Aí entrei na conversa. Vi que o dono do buteco, silenciosamente torcia para a Beija-Flor, pois ela tinha sido, segundo ele, a melhor. Os outros, torciam para a Portela, Salgueiro, Vila Isabel.... O mesmo que reclamou da suposta roubalheira perguntou para mim para que escola eu torcia.
Eu expliquei que não era do Rio. Era de Porto Alegre e ainda não tinha ainda escolhido uma escola.

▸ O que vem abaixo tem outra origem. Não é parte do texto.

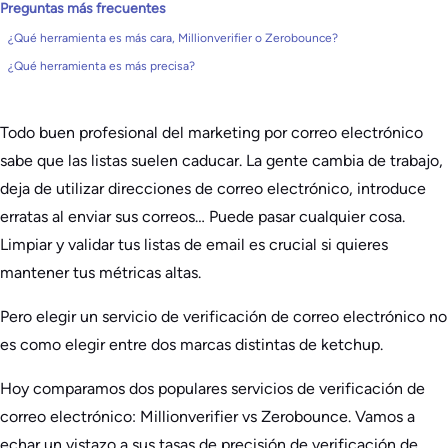
Preguntas más frecuentes
¿Qué herramienta es más cara, Millionverifier o Zerobounce?
¿Qué herramienta es más precisa?
Todo buen profesional del marketing por correo electrónico
sabe que las listas suelen caducar. La gente cambia de trabajo,
deja de utilizar direcciones de correo electrónico, introduce
erratas al enviar sus correos… Puede pasar cualquier cosa.
Limpiar y validar tus listas de email es crucial si quieres
mantener tus métricas altas.
Pero elegir un servicio de verificación de correo electrónico no
es como elegir entre dos marcas distintas de ketchup.
Hoy comparamos dos populares servicios de verificación de
correo electrónico: Millionverifier vs Zerobounce. Vamos a
echar un vistazo a sus tasas de precisión de verificación de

E então, ele lembrou: "Terra do Mario Quintana!" e começou a falar emocionado dele.... E aí, eu tive que concordar que aqui nesse país muita coisa é roubada mesmo... Lembramos juntos como é que um poeta como Quintana foi humilhado nunca sendo escolhido para a Academia Brasileira de Letras que tem entre seus membros José Sarney.... e tinha o Roberto Marinho!!!!!
Pois é, pensam que o povo é bobo, mas a cafajestagem às vezes é tão explícita que cria essa desconfiança constante das instituições a ponto de as pessoas desacreditarem dos resultados., não importam quais e de que tipo, o que contamina a vida social com uma espécie de cinismo político. Os cariocas em geral não são nada despolitizados. Tornaram-se cínicos. A revolta sem canal apropriado de expressão desemboca no cinismo e no salve-se quem puder. O troco, o povo dá no carnaval e na sua inversão simbólica, no deboche constante, na gozação.... Mas, no fundo, o que há é sempre uma espécie de frustração, de nos terem tirado o que era justo, sem termos por onde tirara a limpo essa sacanagem de uma vez por todas.
De qualquer modo, a Beija-Flor ganhou..... não sei se por merecimento mesmo...Mas o gosto de que não foi justo ficou na boca das pessoas.
Pelo menos, a Império Serrano, a única escola que eu desfilei até hoje, quando eles homenagearam os sem-terra do MST em 96, foi campeã do grupo de acesso e agora volta a desfilar no grupo especial. Talvez, no fundo, sempre vá torcer mesmo para ela porque quem propicia essa maravilhosa e fugaz emoção de desfilar na avenida vai sempre ter lugar cativo na minha torcida.